I was pretty miffed when I read this – I was miffed not with Zakaria but with the fact that his illustration is far from inaccurate. Anyway, I brought up Zakaria’s book because of the emphasis he places on the huge populations of India and China, these being as major contributors to both countries’ growth. People, and the expertise they can offer, are the cogs in the galloping progressive wheels of the two countries. Today it is an acknowledged fact that some of the major exports of India are its rough-diamond geeks who often become smoother and valuable when they arrive in the West. In spite of the westward gravitation of a lot of their experts (especially to America), both China and India do not spend too much time lamenting about brain drain. Such is the vitality of the remanent populations. Writing about how China is lucking its way into the risks-and-riches economies of Africa, John Lee of Sydney's Centre For Independent Studies pinpoints the growth of African population as integral to the continent's future well-being.

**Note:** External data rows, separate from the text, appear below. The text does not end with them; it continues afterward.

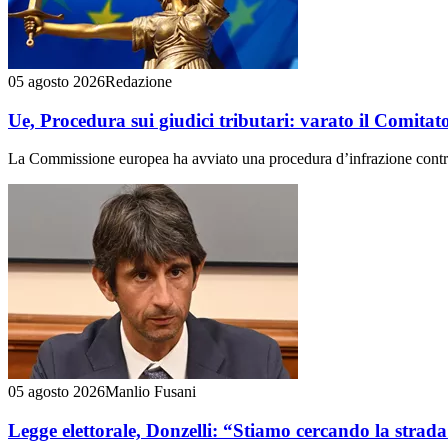
05 agosto 2026
Redazione
Ue, Procedura sui giudici tributari: varato il Comitat
La Commissione europea ha avviato una procedura d’infrazione contro l’
05 agosto 2026
Manlio Fusani
Legge elettorale, Donzelli: “Stiamo cercando la strada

Besides professionals, ordinary Indians and Chinese, like Nigerians, still leave their countries in huge numbers, and not because they were choking for lack of space but for economic reasons, just like Nigerians. But to the degree that Nigeria is increasingly becoming a nasty and brutish place to live, it was reported recently that sans war or any kind of political conflict, Nigerian nationals came high in the list of those who sought asylum in ‘industrialised countries’ in the first quarter of this year. If population had had anything to do with the number of people leaving a country, then the world would have been overrun with Indians, even far more than the Chinese. Of course Indians and the Chinese transplant themselves in many places, but in recent times no citizens of any country would beat Nigerians for scattering themselves every which way, in far-flung, unlikely places. Needless to say, the youthful risk-taking Nigerians hitting the Sahara trail are not doing it just to slake mere wanderlust, they are fleeing the hopelessness and despondency at home. The image of the Wandering Nigerian is a far cry from that of the time-honoured ‘Wandering Jew,’ the ever-drifting Nigerian is a strapping young man (or woman), fuddled with dreams, addled with frustrations, slouching towards what he considers his El dorado, to ‘arrive.’

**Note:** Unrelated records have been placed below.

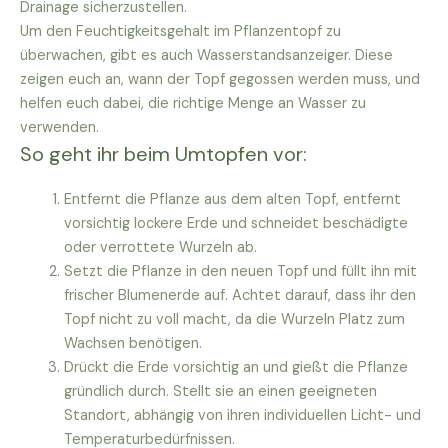
Drainage sicherzustellen.
Um den Feuchtigkeitsgehalt im Pflanzentopf zu
überwachen, gibt es auch Wasserstandsanzeiger. Diese
zeigen euch an, wann der Topf gegossen werden muss, und
helfen euch dabei, die richtige Menge an Wasser zu
verwenden.
So geht ihr beim Umtopfen vor:
Entfernt die Pflanze aus dem alten Topf, entfernt
vorsichtig lockere Erde und schneidet beschädigte
oder verrottete Wurzeln ab.
Setzt die Pflanze in den neuen Topf und füllt ihn mit
frischer Blumenerde auf. Achtet darauf, dass ihr den
Topf nicht zu voll macht, da die Wurzeln Platz zum
Wachsen benötigen.
Drückt die Erde vorsichtig an und gießt die Pflanze
gründlich durch. Stellt sie an einen geeigneten
Standort, abhängig von ihren individuellen Licht- und
Temperaturbedürfnissen.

So Nigeria is overpopulated? It certainly is not. Now if it were a landlocked country like Mali that had as people as Nigeria one might be tempted to advance demographic crisis. But then again the desert that occupies the greater part of Mali has done Thomas Malthus’s job for him – aridity and loamlessness would not even allow the country to resort to a comfortable agrarian existence. And then poverty, not to say diseases. As a matter of fact, these foregoing pair have truly been very effective in balancing out Africa’s population. Consider the number of people who die on Nigerian roads everyday, in skeletonic hospitals and clinics, in their homes. If there is anything that is overmuch about Nigerian population, it is how it is top heavy with thieving politicians, bureaucrats and soldiers.

Adebowale Oriku, a freelance writer, lives in England. This entry has been cross-posted from Nigerian Village Square.